Penyusutan Pemahaman Leksikon Bahasa Tradisi Lisan Pada Upacara Adat: Kajian Ekolinguitik Pada Komunitas Remaja di Padangsidimpuan Oleh: Yusni Khairul Amri STKIP "Tapanuli Selatan" Padangsidimpuan

Jurnal

PENYUSUTAN PEMAHAMAN LEKSIKON BAHASA
TRADISI LISAN PADA UPACARA PERKAWINAN
ADAT TAPANULI SELATAN
”Kajian Ekolinguistik pada Komunitas Remaja di Padangsidimpuan”
Oleh: Yusni Khairul Amri
STKIP "Tapanuli Selatan" Padangsidimpuan
Nort Sumatera
Masyarakat Tapanuli Selatan merupakan masyarakat yang masih menjalankan upacara adat untuk berbagai keperluan, karena komunitas tersebut masih meyakini bahwa adat istiadat memiliki sistem yang teratur dalam pelaksanaan upacara adat perkawinan, misalnya, selalu digunakan perangkat adat yang diungkapkan menggunakan media bahasa tradisi (adat) pada umumnya menggunakan media bahasa. Bahasa adat merupakan alat komunikasi yang digunakan oleh komunitas pemakainya yang terwujud melalui leksikon-leksikon bahasa adat.

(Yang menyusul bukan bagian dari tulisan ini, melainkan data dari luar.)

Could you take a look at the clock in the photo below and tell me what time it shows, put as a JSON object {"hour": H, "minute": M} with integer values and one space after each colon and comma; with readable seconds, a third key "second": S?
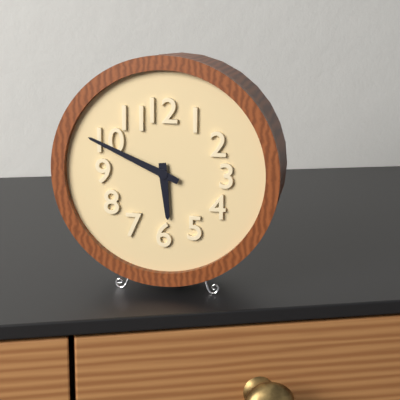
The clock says {"hour": 5, "minute": 49}
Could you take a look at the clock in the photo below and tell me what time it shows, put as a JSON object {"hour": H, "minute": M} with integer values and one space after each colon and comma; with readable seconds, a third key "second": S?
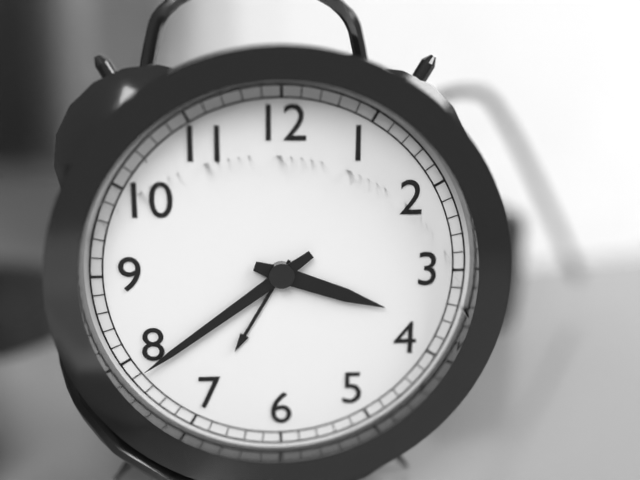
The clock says {"hour": 3, "minute": 39}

Dilihat dari leksikon bahasa sebagai leksikon adat, bahasa merupakan sistem isyarat “language is a system of codes” yang digunakan oleh kelompok sosial berdasarkan konvensi antara-anggota kelompok masyarakat dalam satu kesatuan adat. Leksikon bahasa merupakan sesuatu yang konvensional bagi komunitasnya. Isyarat-isyarat yang digunakan harus merupakan kesepakatan bersama dari warga komunitas bahasa yang diejawantahkan dengan leksikon adat.

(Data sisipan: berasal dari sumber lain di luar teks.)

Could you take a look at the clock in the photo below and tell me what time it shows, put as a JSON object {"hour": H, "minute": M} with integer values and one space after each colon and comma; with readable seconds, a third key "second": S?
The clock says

Komunitas penutur bahasa adat menggunakan tradisi lisan berwujud leksikon atau ungkapan yang sama untuk menyebut suatu keadaan atau ungkapan yang sama untuk menyebut sesuatu keadaan atau untuk penamaan sesuatu hal yang disebabkan oleh keperluan, keadaan di lingkungannya.
Bahasa isyarat (silent language, gesture) memiliki substansi utama yaitu gerak tubuh yang memberikan isyarat bermakna (non-vocalic, non-orthographic) namun dalam berkomunikasi, bahasa isyarat dilihat dari pengiriman isyarat (code-sender) dan penerima isyarat (code-receiver). Menurut Sapir (1921), Bahasa adalah murni kemanusiaan (purely humane) dan merupakan jalur non-instingtif (non-instinctive network) untuk mengkomunikasikan ide, emosi, kehendak, harapan dan cita-cita dengan memanfaatkan secara sengaja sistem yang dihasilkan oleh isyarat-isyarat bahasa dan kebahasaan (language and linguistic codes).
Sejalan dengan Sapir, Halliday (1978) menyatakan bahwa bahasa merupakan semiotik sosial. Semiotik sosial menurut Sinar (2003) adalah sistem makna yang direalisasikan melalui sistem linguistik, yang terwujud dengan penggunakan dengan melalui leksikon pada upacara adat berbentuk tradisi lisan.
Tradisi lisan pada upacara adat di Tapanuli Selatan digunakan untuk berbagai hal yang menyangkut hidup dan kehidupan komunitas pemiliknya. Tradisi lisan yang digunakan pada upacara adat merupakan kearifan lokal (local wisdom) karena, berfungsi mengatur sistem nilai, pengetahuan tradisional (local knowledge), hukum, pengobatan, sistem kepercayaan dan religi, begitu pula pada upacara adat perkawinan.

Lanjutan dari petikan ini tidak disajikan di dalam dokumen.